Thief Plays Deaf Card

Posted: August 24, 2010 in Uncategorized

Alejandro Rea apparently decided that he just didn’t feel like paying for the merchandise he had picked up. So he did what any good thief would do – he just up and walked out of the store with it. What he wasn’t expecting was to get caught by store security. As he was making his way out the door the store alarm sounded and the security guard called to him. He failed to stop. After he made his way out of the store with the stolen goods he was tackled by a store security guard and then placed in a choke-hold. He was arrested and charged with felony second-degree robbery (the misdemeanor shoplifting charge got bumped up to the felony second-degree robbery charge because of the thief’s violent resistance to the security guard and because he had been convicted twice before for misdemeanor petty theft). So that should be the end to the story. Thief is in jail awaiting his court date.

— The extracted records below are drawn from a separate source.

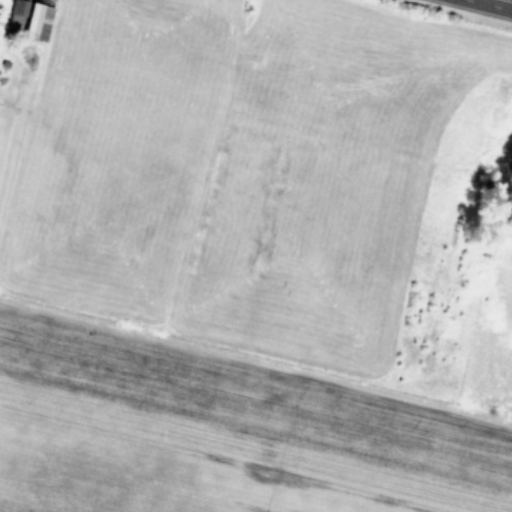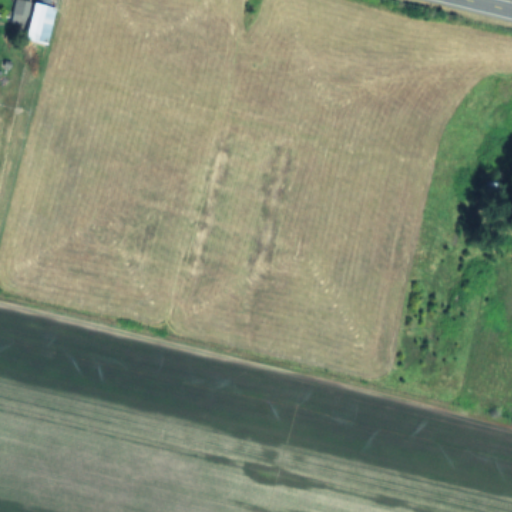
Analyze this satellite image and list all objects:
road: (492, 4)
building: (32, 18)
building: (493, 189)
crop: (256, 256)
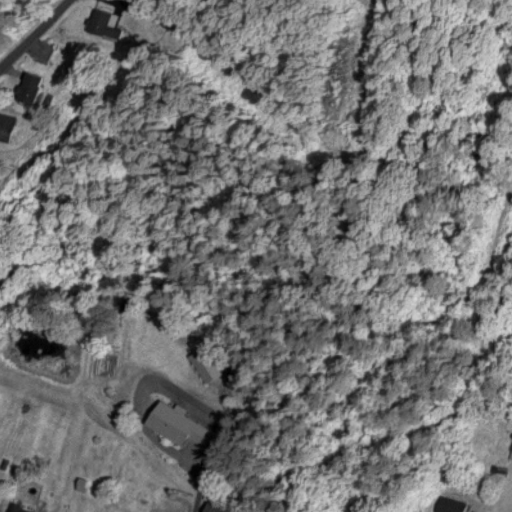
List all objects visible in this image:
building: (107, 20)
road: (36, 34)
building: (35, 85)
building: (8, 123)
building: (212, 360)
building: (177, 419)
road: (218, 456)
building: (453, 503)
building: (227, 506)
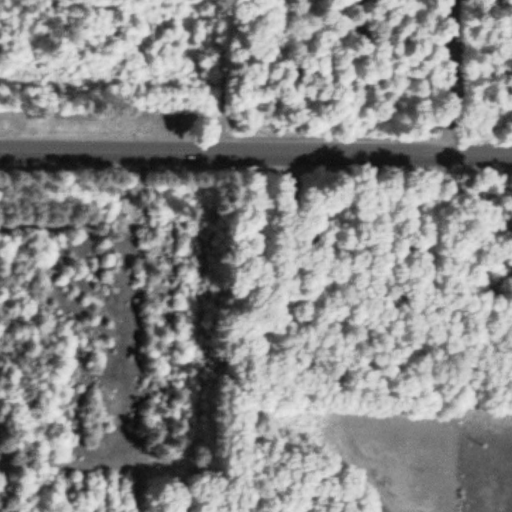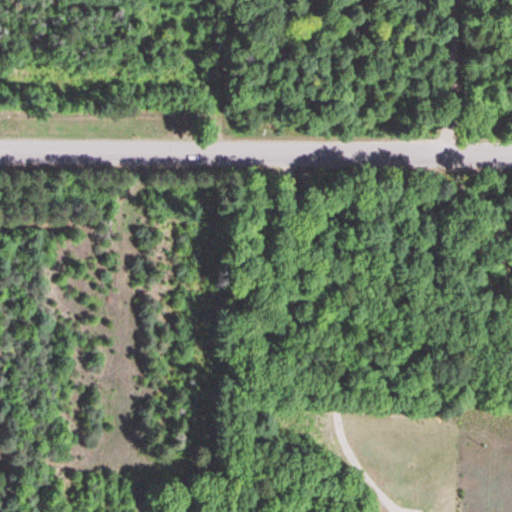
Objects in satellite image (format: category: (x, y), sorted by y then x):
road: (450, 77)
road: (256, 153)
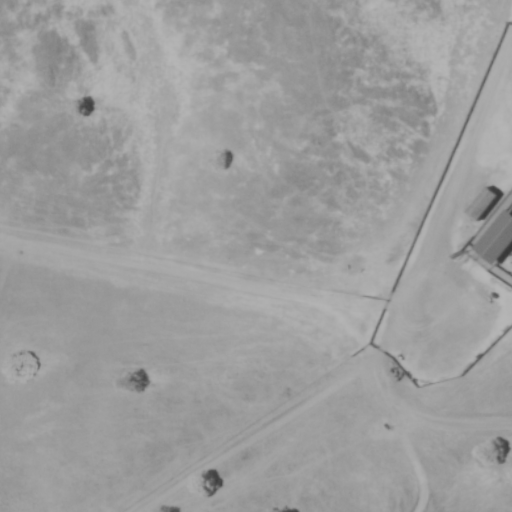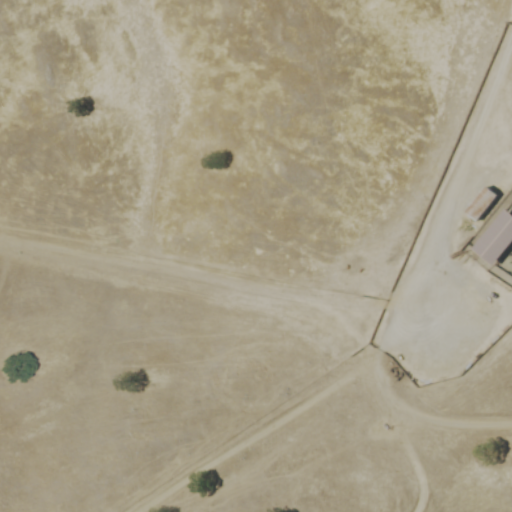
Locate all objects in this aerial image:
road: (446, 192)
building: (496, 237)
building: (497, 238)
road: (198, 277)
road: (421, 413)
road: (259, 432)
road: (408, 451)
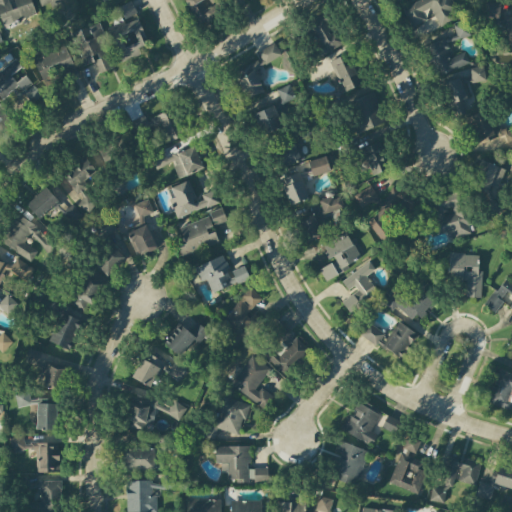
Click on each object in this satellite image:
building: (103, 0)
building: (238, 0)
building: (397, 0)
building: (49, 3)
building: (15, 9)
building: (205, 9)
building: (127, 10)
building: (430, 11)
building: (499, 17)
building: (323, 34)
building: (126, 39)
building: (92, 49)
building: (268, 54)
building: (444, 58)
building: (53, 64)
building: (345, 73)
building: (476, 74)
road: (400, 76)
building: (248, 80)
building: (16, 84)
road: (147, 87)
building: (455, 96)
building: (272, 112)
building: (365, 112)
building: (3, 119)
building: (162, 125)
building: (482, 128)
building: (347, 149)
building: (286, 153)
building: (372, 159)
building: (176, 161)
building: (318, 166)
building: (488, 175)
building: (80, 182)
building: (294, 189)
building: (365, 198)
building: (190, 200)
building: (41, 203)
building: (329, 205)
building: (143, 209)
building: (450, 216)
building: (217, 217)
building: (309, 228)
building: (197, 236)
building: (23, 239)
building: (141, 240)
building: (338, 256)
building: (108, 260)
road: (285, 265)
building: (2, 269)
building: (20, 269)
building: (466, 272)
building: (219, 274)
building: (358, 288)
building: (84, 293)
building: (501, 295)
building: (413, 301)
building: (7, 304)
building: (242, 316)
road: (466, 328)
building: (64, 331)
building: (371, 334)
building: (184, 337)
building: (398, 340)
building: (4, 341)
building: (285, 352)
building: (32, 357)
building: (511, 358)
building: (147, 370)
building: (51, 376)
building: (252, 381)
building: (502, 391)
road: (317, 397)
building: (22, 399)
road: (96, 399)
building: (176, 411)
building: (139, 413)
building: (231, 416)
building: (46, 417)
building: (361, 423)
building: (39, 453)
building: (138, 459)
building: (348, 462)
building: (238, 464)
building: (407, 468)
building: (461, 471)
building: (495, 482)
building: (436, 496)
building: (46, 497)
building: (139, 498)
building: (323, 504)
building: (203, 505)
building: (244, 506)
building: (281, 507)
building: (369, 510)
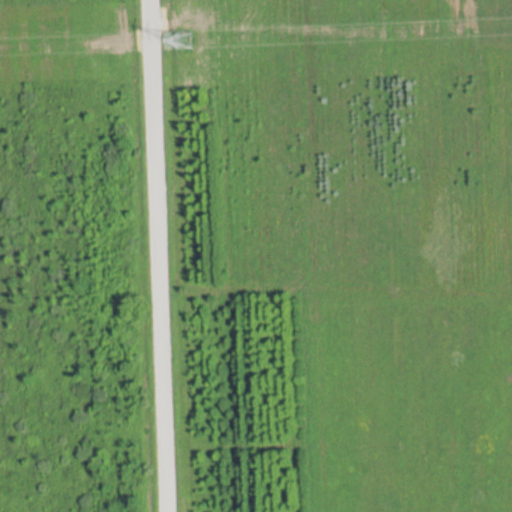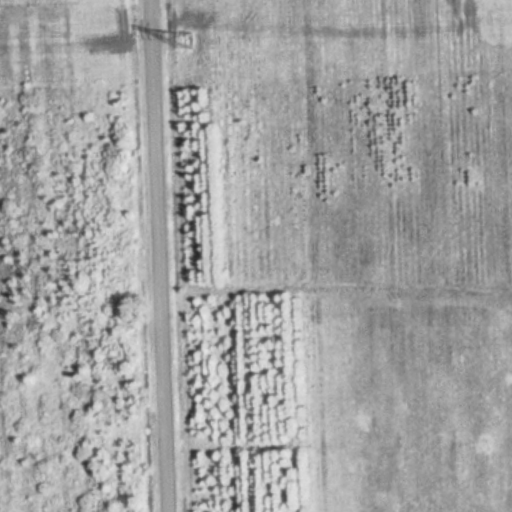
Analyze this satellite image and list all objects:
power tower: (186, 41)
road: (149, 256)
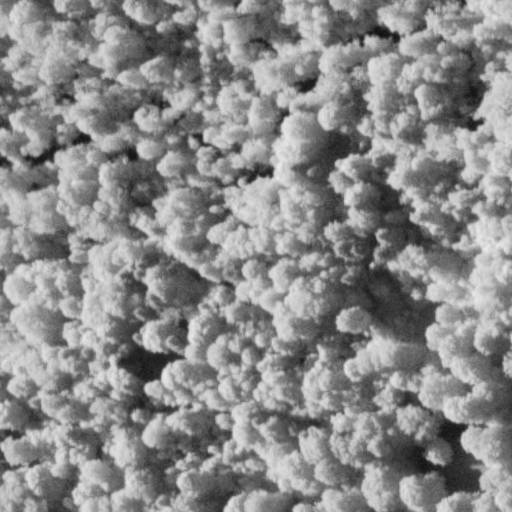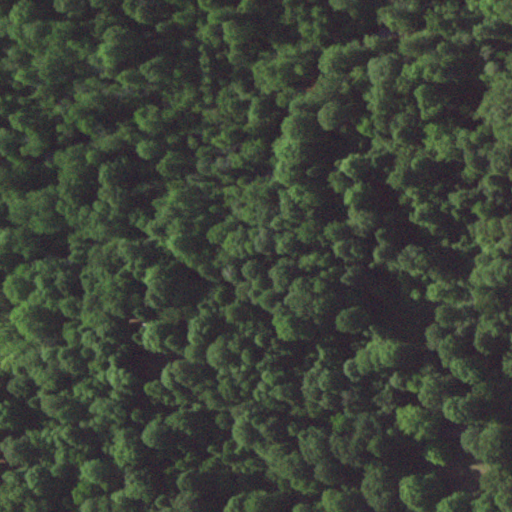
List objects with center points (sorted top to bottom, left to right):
building: (454, 431)
road: (500, 468)
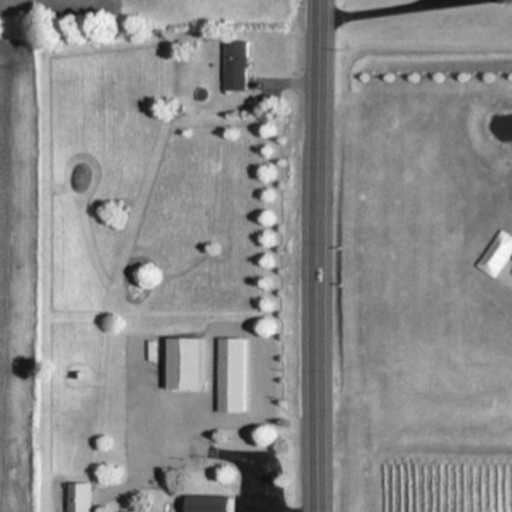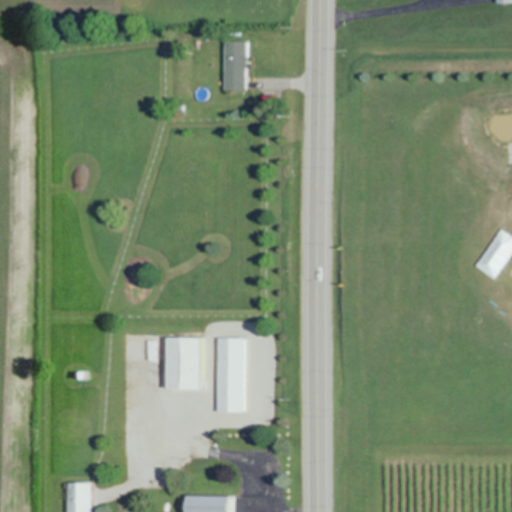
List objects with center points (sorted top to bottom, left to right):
building: (504, 1)
building: (237, 64)
road: (319, 255)
building: (187, 363)
building: (232, 374)
building: (82, 497)
building: (211, 504)
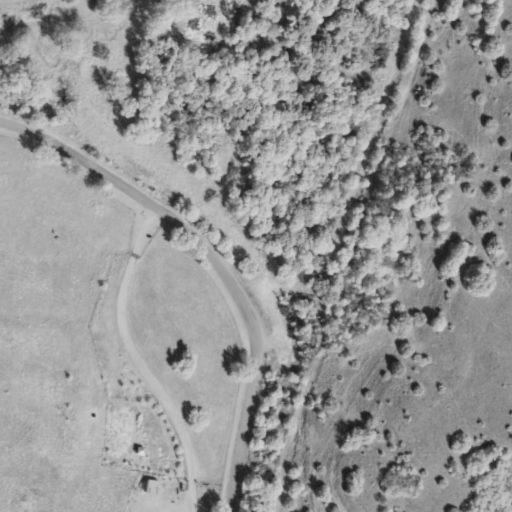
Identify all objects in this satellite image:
road: (218, 261)
road: (133, 358)
building: (150, 488)
building: (150, 488)
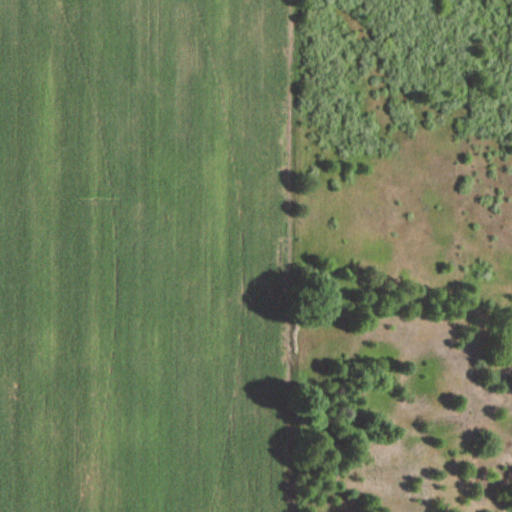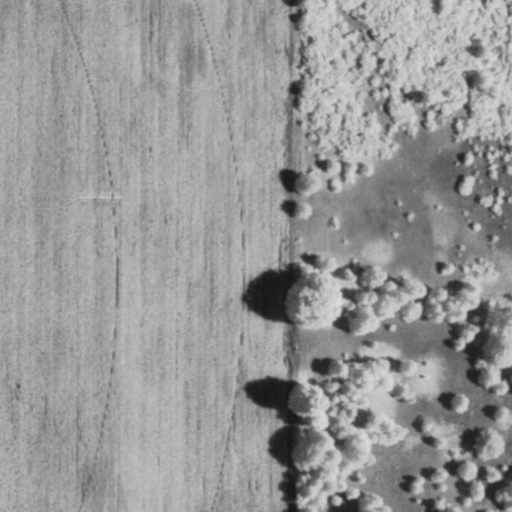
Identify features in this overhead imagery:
crop: (145, 255)
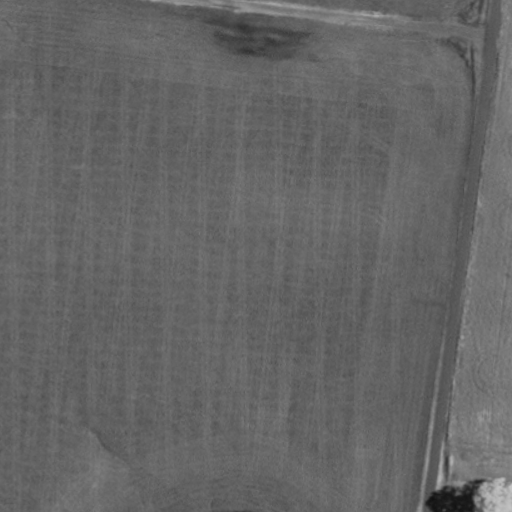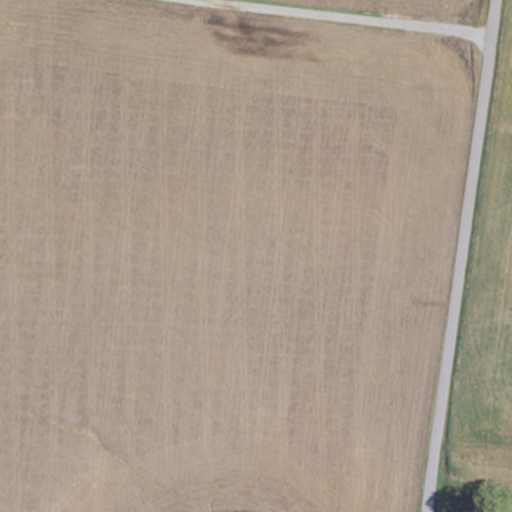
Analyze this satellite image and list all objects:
road: (303, 25)
road: (239, 111)
road: (461, 256)
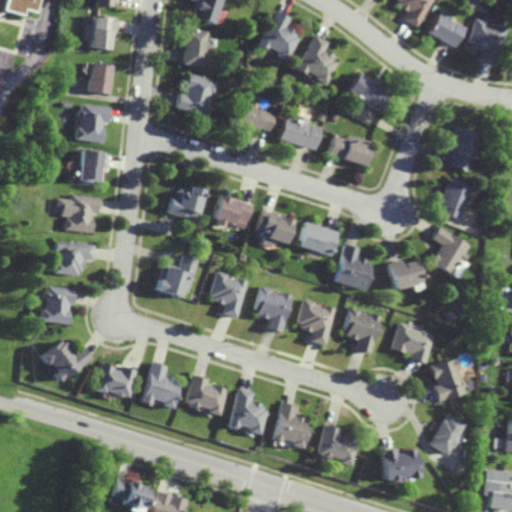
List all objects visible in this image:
building: (102, 2)
building: (467, 2)
building: (13, 5)
building: (17, 6)
building: (479, 8)
building: (204, 9)
building: (410, 9)
building: (204, 10)
building: (410, 11)
building: (442, 29)
building: (442, 30)
building: (96, 31)
building: (96, 32)
building: (274, 36)
building: (275, 36)
building: (483, 38)
building: (483, 39)
building: (192, 47)
building: (193, 47)
road: (36, 51)
building: (312, 60)
building: (314, 60)
road: (410, 64)
building: (96, 77)
building: (96, 78)
building: (365, 91)
building: (365, 91)
building: (193, 95)
building: (194, 95)
building: (65, 104)
building: (332, 116)
building: (249, 117)
building: (318, 117)
building: (252, 118)
building: (87, 122)
building: (88, 122)
building: (294, 132)
building: (295, 132)
building: (347, 148)
building: (459, 148)
building: (459, 148)
building: (347, 149)
building: (511, 162)
building: (511, 163)
building: (86, 165)
building: (85, 166)
road: (324, 192)
building: (450, 198)
building: (449, 199)
building: (181, 201)
building: (181, 203)
building: (226, 211)
building: (74, 212)
building: (228, 212)
building: (76, 213)
building: (270, 228)
building: (271, 228)
building: (315, 238)
building: (313, 239)
building: (201, 242)
building: (445, 252)
building: (445, 253)
building: (68, 256)
building: (66, 258)
building: (349, 268)
building: (348, 270)
building: (400, 275)
building: (174, 276)
building: (172, 278)
building: (225, 293)
road: (120, 294)
building: (223, 294)
building: (51, 303)
building: (52, 303)
building: (267, 307)
building: (269, 307)
building: (460, 308)
building: (448, 313)
building: (311, 319)
building: (312, 320)
building: (357, 327)
building: (358, 328)
building: (408, 340)
building: (409, 342)
building: (58, 355)
building: (60, 359)
building: (499, 363)
building: (480, 376)
building: (108, 377)
building: (443, 377)
building: (443, 379)
building: (109, 380)
building: (154, 384)
building: (510, 384)
building: (510, 385)
building: (155, 386)
building: (200, 393)
building: (200, 394)
building: (240, 410)
building: (241, 412)
building: (283, 424)
building: (284, 426)
building: (440, 432)
building: (441, 433)
building: (503, 436)
building: (506, 436)
building: (330, 443)
building: (330, 445)
road: (173, 457)
building: (393, 462)
building: (394, 464)
building: (493, 486)
building: (494, 488)
building: (125, 494)
building: (127, 494)
road: (262, 499)
building: (163, 502)
building: (164, 502)
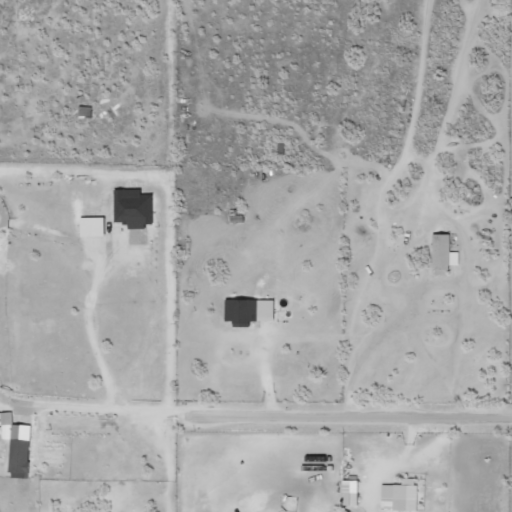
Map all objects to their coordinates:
building: (83, 112)
building: (132, 207)
building: (90, 227)
building: (439, 252)
building: (246, 312)
road: (371, 419)
building: (15, 446)
building: (348, 493)
building: (397, 497)
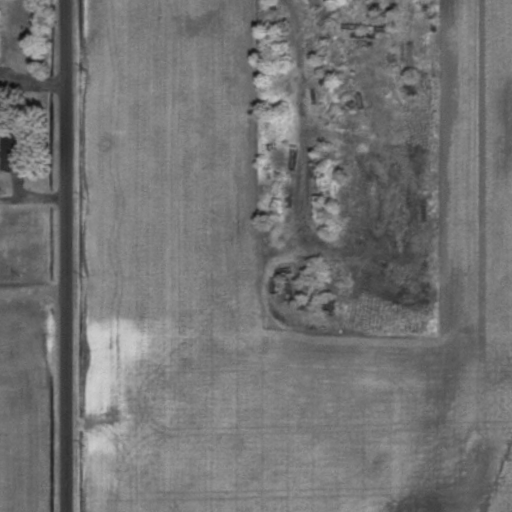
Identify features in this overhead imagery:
building: (0, 21)
road: (302, 141)
building: (10, 157)
road: (69, 256)
road: (35, 294)
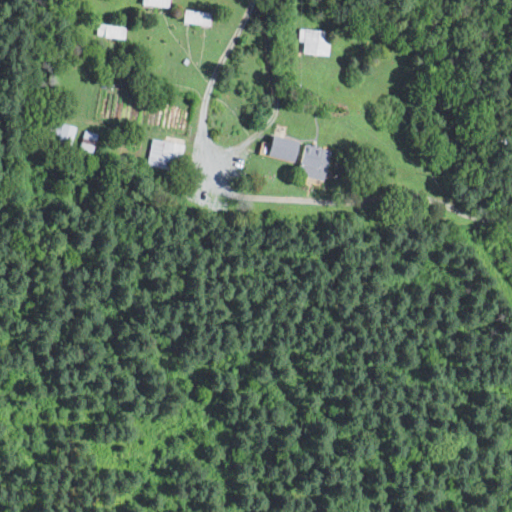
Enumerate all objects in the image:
building: (153, 3)
building: (192, 17)
building: (108, 31)
building: (311, 42)
road: (277, 95)
building: (170, 118)
building: (63, 133)
building: (87, 140)
building: (278, 148)
building: (162, 153)
building: (309, 161)
road: (267, 197)
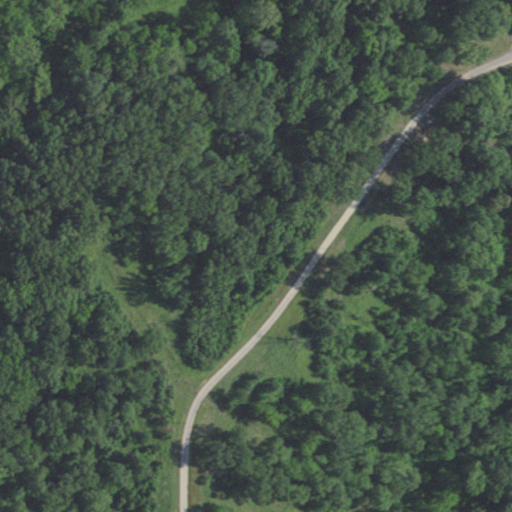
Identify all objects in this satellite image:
building: (511, 17)
road: (315, 268)
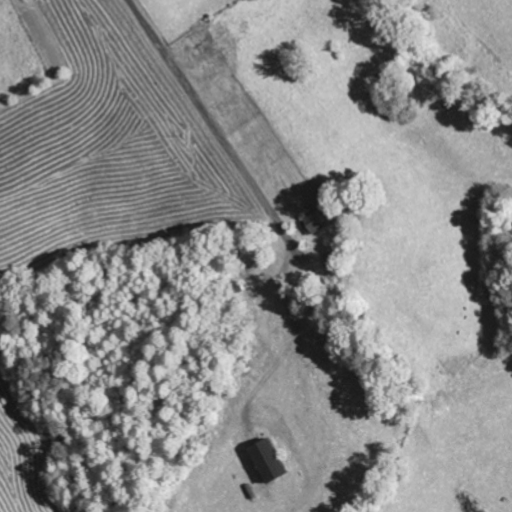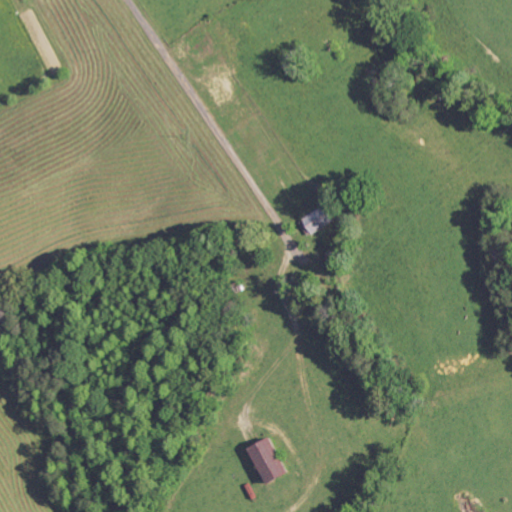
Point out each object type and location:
road: (216, 131)
building: (321, 220)
building: (274, 461)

But no, the deaf just can’t let this go. They’re all over the security guard and the store because this thief was tackled. In fact, in true American fashion, they’re threatening to sue the store for this incident. Seriously? He should get special treatment because he’s deaf? I don’t fucking think so! And according to the CNN article, “an advocacy group for the deaf wants the clothing store chain to train workers to be more sensitive to hearing-impaired customers.” Suck it, assholes! The moron stole merchandise. And you want store workers to be sensitive to that? Get a life! Here’s a novel idea (and it applies to both the deaf and the hearing populations) – don’t fucking steal! Period! End of story! If you want to be an asshole and steal then you can suffer the consequences.

Way To Go, Dad!

Posted: August 24, 2010 in Uncategorized

A dad in Texas has decided to teach his 16-year-old daughter a lesson. And what a creative man he is! His daughter broke her curfew, and as a result her father posted an ad in their local newspaper advertising her free babysitting services. The advertisement says, “Want a FREE BABYSITTER for a night out?” It explains that the daughter missed her curfew, and therefore she’s going to give 30 free hours of babysitting. That is seriously one of the best “punishments” I’ve heard of. Not only does the daughter learn her lesson, but it helps other people (i.e. free babysitting) in the process. Rock on!

Bees Hold Deputy Hostage

Posted: August 19, 2010 in Uncategorized

Now here’s something you don’t see every day. On Tuesday, Deputy Brandon Jenkins of the Wake County Sheriff’s Office was responding to a call about a person being attacked by bees. Now, why someone would call the police because they’re being attacked by bees is beyond me. But I digress. When Jenkins arrived at the scene he found a broken down truck that was hauling a trailer loaded with 60 boxes of bees. And somehow the bees had escaped. When the truck and trailer were towed away the bees did not follow the truck (as Jenkins was told they would do). Instead they swarmed Jenkins’ cruiser. He tried driving a bit to see if the bees would blow off the car, but that didn’t work. So for the next three hours Jenkins was trapped inside his cruiser as two beekeepers worked to collect the 50,000 honeybees. That’s right – 50,000 honeybees. Amazingly enough the two beekeepers were only stung three or four times total between the two of them.

There’s a short video that accompanies the story that I linked to so you can check out this poor deputy’s plight.